Relatively speaking, yes - I don't think anybody is claiming that bandwidth is never important nor that it's the sole factor in the overall performance of a graphics card but as the resolution increases relative performance hits decrease with respect to bandwidth. I've run a couple more 3DMark06 tests to show this:
Code:
3DMark06 - Graphics Test 1: Return to Proxycon
640 x 480 - No AA / Trilinear 680 x 480 - 8x AA / Trilinear
576 / 1350 / 900 - 49.50 fps 576 / 1350 / 900 - 47.37 fps
576 / 1350 / 450 - 46.49 fps (-6.1%) 576 / 1350 / 450 - 37.16 fps (-21.6%)

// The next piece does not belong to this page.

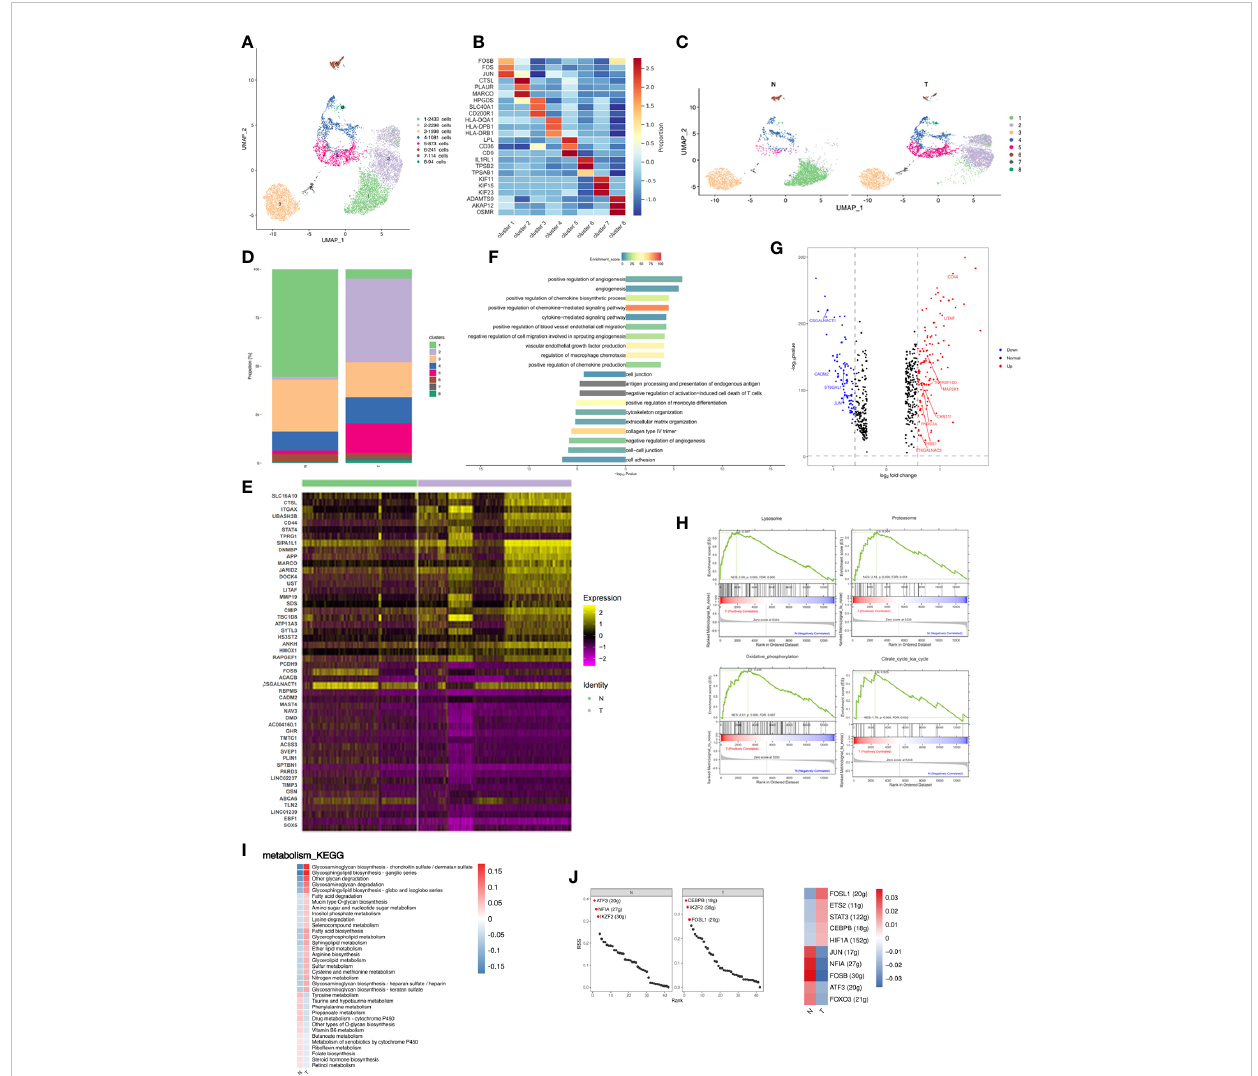
FIGURE 2 Breast cancer remodels the macrophage composition in adipose tissues. (A) UMAP plot of 8 clusters of macrophages from the 6 samples pro fi led in this study, with each cell color coded to indicate the associated subclusters and cell numbers. (B) Heatmap showing the expression of macrophage subpopulation marker genes in each cluster. The color changes from blue to red, indicating a low to high fold change. (C) UMAP plot of all macrophage subpopulations annotated in each group, with each cell color coded to indicate the associated subclusters. (D) The relative ratio of macrophages in N and T group shown using bar plots, with each cell color coded to indicate the associated subclusters. (E) Heatmap showing the top 25 differential expression genes (up- or down-regulated). The color changes from blue to red, indicating a low to high fold change. (F) Barplot showing the signi fi cance levels of the top 10 most signi fi cantly enriched pathways in all DEGs. The left side of the coordinate axis represents the enriched functional pathway of down-regulated genes; The right side of the coordinate axis represents the enriched functional pathway of up- regulated genes. (G) Expression of genes (N versus T) involving in in fl ammatory (GO:0006954) in macrophages. (H) The top 4 GSEA analysis of MARCO + macrophages (cluster 2). (I) Heatmap indicating the enrichment of metabolism signaling pathway on all macrophages in N and T group. (J) The regulon speci fi city score (RSS) ranking plot of top 3 TFs in N and T group. The abscissa represents the ranking, and the ordinate represents the RSS score. The regulator with higher RSS may be related to the speci fi city of this cell group (upper). Heatmap showing the regulon activity in N and T group. Rows represent different regulons, and columns represent different cell populations. The color changes from blue to red, indicating a low to high RSS speci fi city score. The higher the RSS score, the stronger the speci fi city of regulon in this cell group (lower). The number of target genes shown in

1680 x 1050 - No AA / Trilinear 1680 x 1050 - 8x AA / Trilinear
576 / 1350 / 900 - 38.97 fps 576 / 1350 / 900 - 26.16 fps
576 / 1350 / 450 - 31.90 fps (-18.1%) 576 / 1350 / 450 - 18.05 fps (-31.0%)
Take the non-AA results first: an increase in resolution by a factor of 5.74 results in the performance, when halving the bandwidth, decreasing by a factor of 2.97; the reason being, as already pointed out earlier in this thread, is that the bandwidth requirement per pixel doesn't increase. The same is shown with the AA figures: scale the resolution by a factor of 5.74 again, and the performance drop only scales by a factor of 1.43. Obviously more bandwidth is being used in total but not per pixel, thus there comes a point when the resolution is so high that differences in bandwidth between graphics cards matters far less than their other merits, such as number and speed of the SPs, ROPs, etc. I wish I had a bigger monitor to look at this in more detail.
Anyway, what Mintmaster was showing was that the games examined, the performance on the graphics card was only significantly affected by its bandwidth for a percentage that's probably a lot lower than people were expecting. Just like the amount of RAM or number of TMUs, it's just not the be-all, to end-all that it's often claimed to be. Which, funnily enough, was what I believe you were claiming and Mintmaster was showing!